» The problem
Below, locate the line that contains "でいます。」私たち一人一人がそのように考え、地球の問題に取り組むなら、". Repeat exactly from that line to the line that contains "literie Matelpro", inclusive, leaving out the pictures.

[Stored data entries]

::::::::::

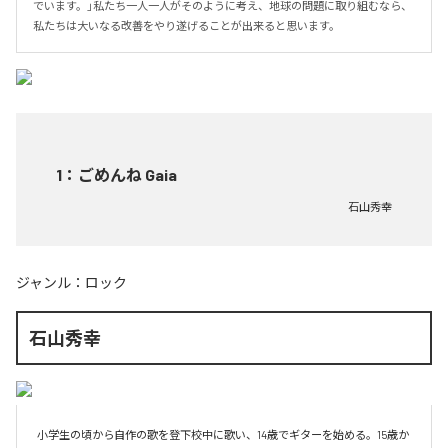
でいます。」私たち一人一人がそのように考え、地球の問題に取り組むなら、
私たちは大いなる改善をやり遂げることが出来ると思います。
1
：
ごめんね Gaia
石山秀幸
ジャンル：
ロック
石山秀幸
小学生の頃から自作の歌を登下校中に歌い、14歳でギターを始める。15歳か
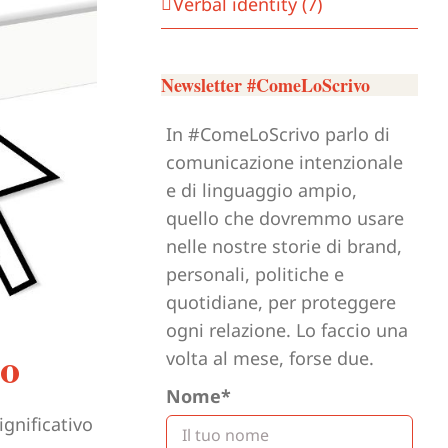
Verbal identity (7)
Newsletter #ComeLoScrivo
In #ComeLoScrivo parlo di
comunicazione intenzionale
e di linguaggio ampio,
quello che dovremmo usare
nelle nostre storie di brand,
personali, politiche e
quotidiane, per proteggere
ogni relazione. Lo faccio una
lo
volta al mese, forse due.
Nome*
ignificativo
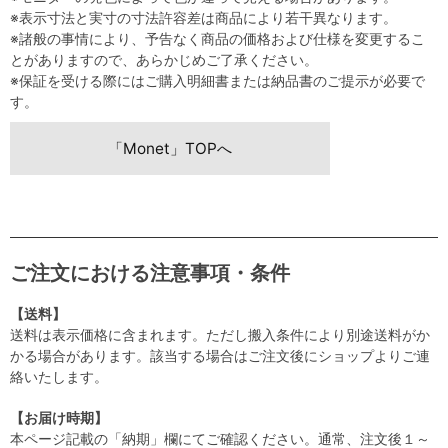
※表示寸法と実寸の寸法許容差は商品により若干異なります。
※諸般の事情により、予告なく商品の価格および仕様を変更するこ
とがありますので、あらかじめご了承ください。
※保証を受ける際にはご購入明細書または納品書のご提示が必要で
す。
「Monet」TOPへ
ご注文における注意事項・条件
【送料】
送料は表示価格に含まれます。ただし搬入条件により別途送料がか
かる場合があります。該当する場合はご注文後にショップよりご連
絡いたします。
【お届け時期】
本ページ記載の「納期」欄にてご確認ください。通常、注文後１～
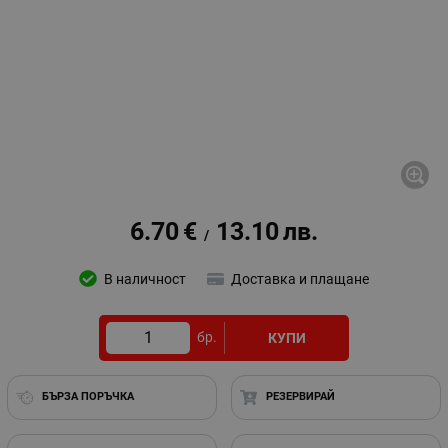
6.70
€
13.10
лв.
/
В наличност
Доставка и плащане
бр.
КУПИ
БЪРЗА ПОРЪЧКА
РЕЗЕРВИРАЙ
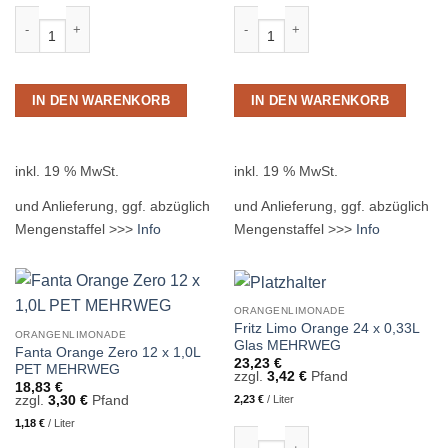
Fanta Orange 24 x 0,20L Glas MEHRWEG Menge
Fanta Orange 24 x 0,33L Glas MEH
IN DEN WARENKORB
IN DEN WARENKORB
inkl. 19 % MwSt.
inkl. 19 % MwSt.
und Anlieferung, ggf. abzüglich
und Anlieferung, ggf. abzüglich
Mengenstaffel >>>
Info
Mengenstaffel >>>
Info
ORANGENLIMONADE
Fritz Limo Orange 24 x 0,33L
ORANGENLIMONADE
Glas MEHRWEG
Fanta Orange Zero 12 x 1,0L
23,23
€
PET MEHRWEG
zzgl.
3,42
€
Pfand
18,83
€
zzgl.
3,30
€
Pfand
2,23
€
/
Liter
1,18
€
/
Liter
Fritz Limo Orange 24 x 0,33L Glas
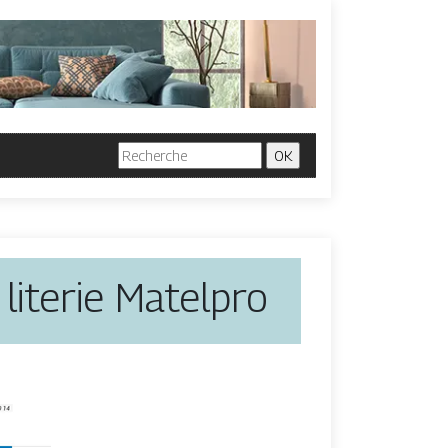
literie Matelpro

::::::::::

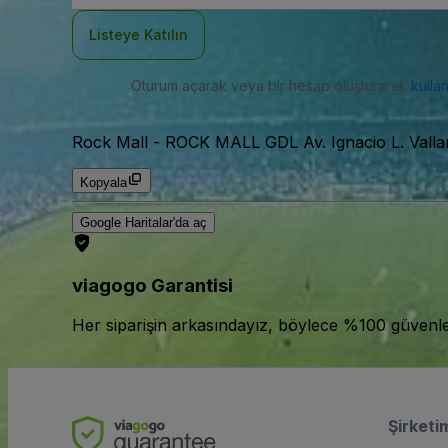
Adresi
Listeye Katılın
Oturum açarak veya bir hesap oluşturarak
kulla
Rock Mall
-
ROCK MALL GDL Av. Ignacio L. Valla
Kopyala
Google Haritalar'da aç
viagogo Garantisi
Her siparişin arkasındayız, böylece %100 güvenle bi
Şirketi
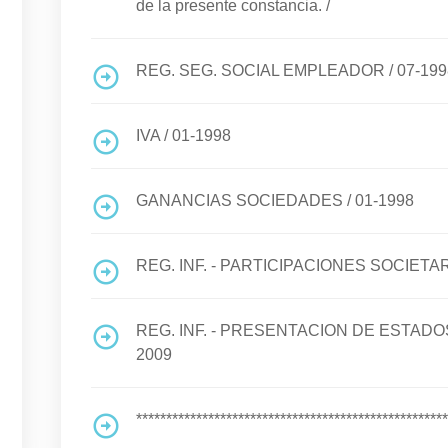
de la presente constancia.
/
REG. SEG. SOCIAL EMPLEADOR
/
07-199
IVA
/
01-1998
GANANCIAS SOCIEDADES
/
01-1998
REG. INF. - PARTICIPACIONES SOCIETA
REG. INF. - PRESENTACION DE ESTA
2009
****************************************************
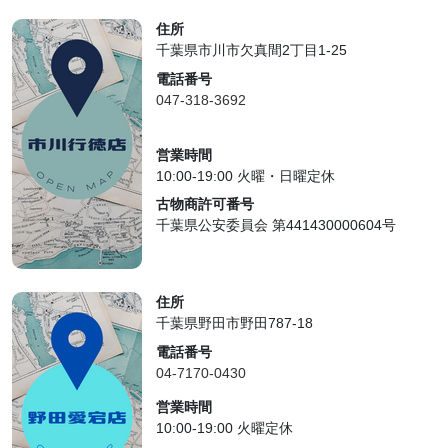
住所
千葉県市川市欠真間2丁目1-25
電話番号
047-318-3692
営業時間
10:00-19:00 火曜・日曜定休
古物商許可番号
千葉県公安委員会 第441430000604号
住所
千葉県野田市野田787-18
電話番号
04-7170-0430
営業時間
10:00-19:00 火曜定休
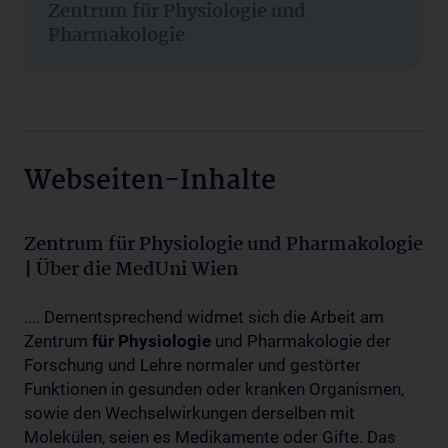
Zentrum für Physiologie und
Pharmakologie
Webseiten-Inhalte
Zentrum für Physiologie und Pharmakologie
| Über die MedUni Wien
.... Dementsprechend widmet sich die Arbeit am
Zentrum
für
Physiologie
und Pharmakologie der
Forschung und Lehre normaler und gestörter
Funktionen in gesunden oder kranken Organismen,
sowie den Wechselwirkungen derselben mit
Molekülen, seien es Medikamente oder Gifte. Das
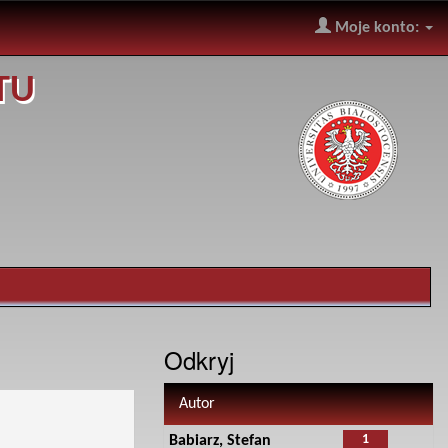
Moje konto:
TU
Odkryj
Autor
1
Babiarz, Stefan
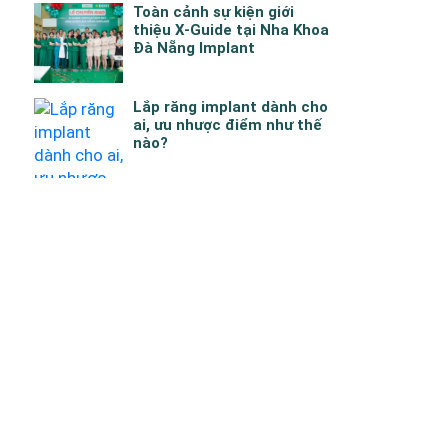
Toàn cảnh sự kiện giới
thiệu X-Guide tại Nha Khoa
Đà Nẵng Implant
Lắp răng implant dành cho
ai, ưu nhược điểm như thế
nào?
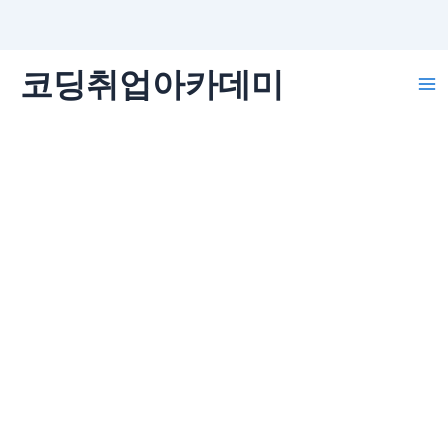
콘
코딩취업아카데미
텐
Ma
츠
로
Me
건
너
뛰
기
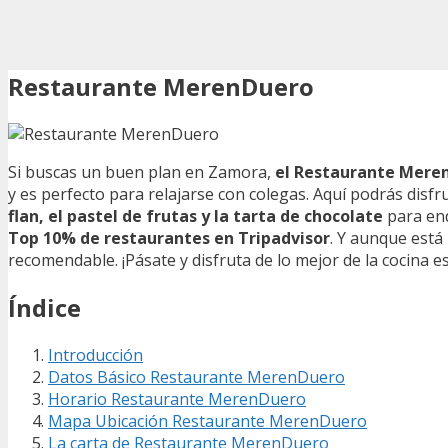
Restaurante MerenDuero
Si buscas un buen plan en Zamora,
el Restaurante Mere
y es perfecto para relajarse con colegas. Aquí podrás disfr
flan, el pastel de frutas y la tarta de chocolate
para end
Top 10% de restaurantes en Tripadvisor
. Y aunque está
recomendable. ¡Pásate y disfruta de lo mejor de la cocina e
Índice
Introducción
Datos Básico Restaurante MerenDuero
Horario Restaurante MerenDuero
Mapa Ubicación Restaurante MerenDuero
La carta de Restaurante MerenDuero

::::::::::

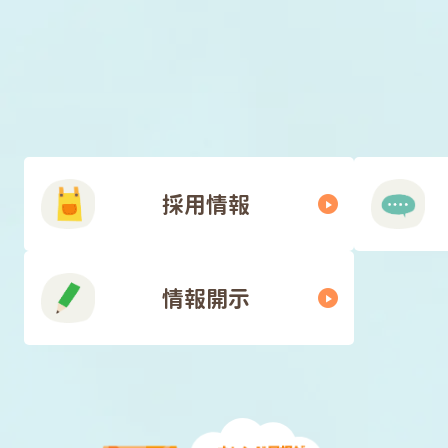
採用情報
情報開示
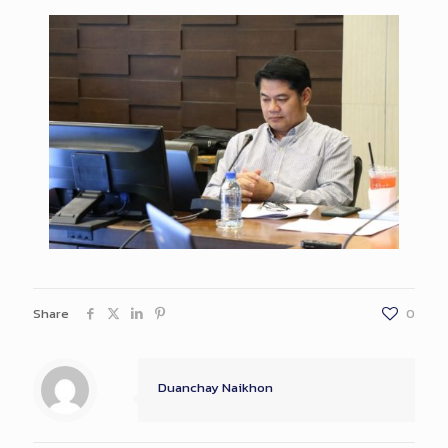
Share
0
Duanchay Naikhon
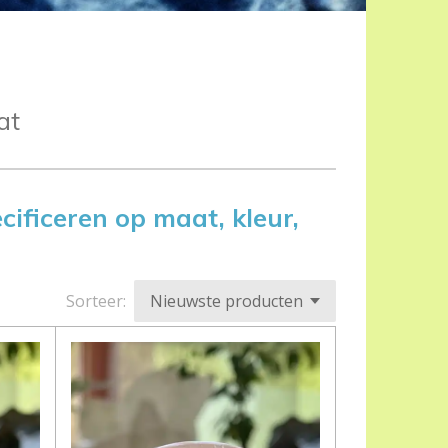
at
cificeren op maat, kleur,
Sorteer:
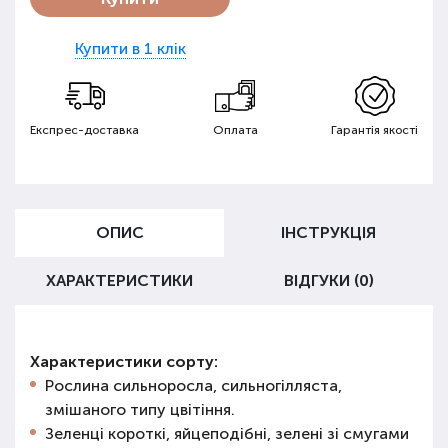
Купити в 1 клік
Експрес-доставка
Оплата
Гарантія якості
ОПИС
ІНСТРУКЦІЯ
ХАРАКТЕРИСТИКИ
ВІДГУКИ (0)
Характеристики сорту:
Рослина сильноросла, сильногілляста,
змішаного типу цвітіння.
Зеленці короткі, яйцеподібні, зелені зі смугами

::::::::::

» Reply to the exercise
でいます。」私たち一人一人がそのように考え、地球の問題に取り組むなら、
私たちは大いなる改善をやり遂げることが出来ると思います。
1
：
ごめんね Gaia
石山秀幸
ジャンル：
ロック
石山秀幸
小学生の頃から自作の歌を登下校中に歌い、14歳でギターを始める。15歳か
Verbal identity (7)
Newsletter #ComeLoScrivo
In #ComeLoScrivo parlo di
comunicazione intenzionale
e di linguaggio ampio,
quello che dovremmo usare
nelle nostre storie di brand,
personali, politiche e
quotidiane, per proteggere
ogni relazione. Lo faccio una
lo
volta al mese, forse due.
Nome*
ignificativo
※表示寸法と実寸の寸法許容差は商品により若干異なります。
※諸般の事情により、予告なく商品の価格および仕様を変更するこ
とがありますので、あらかじめご了承ください。
※保証を受ける際にはご購入明細書または納品書のご提示が必要で
す。
「Monet」TOPへ
ご注文における注意事項・条件
【送料】
送料は表示価格に含まれます。ただし搬入条件により別途送料がか
かる場合があります。該当する場合はご注文後にショップよりご連
絡いたします。
【お届け時期】
本ページ記載の「納期」欄にてご確認ください。通常、注文後１～
6.70
€
13.10
лв.
/
В наличност
Доставка и плащане
бр.
КУПИ
БЪРЗА ПОРЪЧКА
РЕЗЕРВИРАЙ
Fanta Orange 24 x 0,20L Glas MEHRWEG Menge
Fanta Orange 24 x 0,33L Glas MEH
IN DEN WARENKORB
IN DEN WARENKORB
inkl. 19 % MwSt.
inkl. 19 % MwSt.
und Anlieferung, ggf. abzüglich
und Anlieferung, ggf. abzüglich
Mengenstaffel >>>
Info
Mengenstaffel >>>
Info
ORANGENLIMONADE
Fritz Limo Orange 24 x 0,33L
ORANGENLIMONADE
Glas MEHRWEG
Fanta Orange Zero 12 x 1,0L
23,23
€
PET MEHRWEG
zzgl.
3,42
€
Pfand
18,83
€
zzgl.
3,30
€
Pfand
2,23
€
/
Liter
1,18
€
/
Liter
Fritz Limo Orange 24 x 0,33L Glas
literie Matelpro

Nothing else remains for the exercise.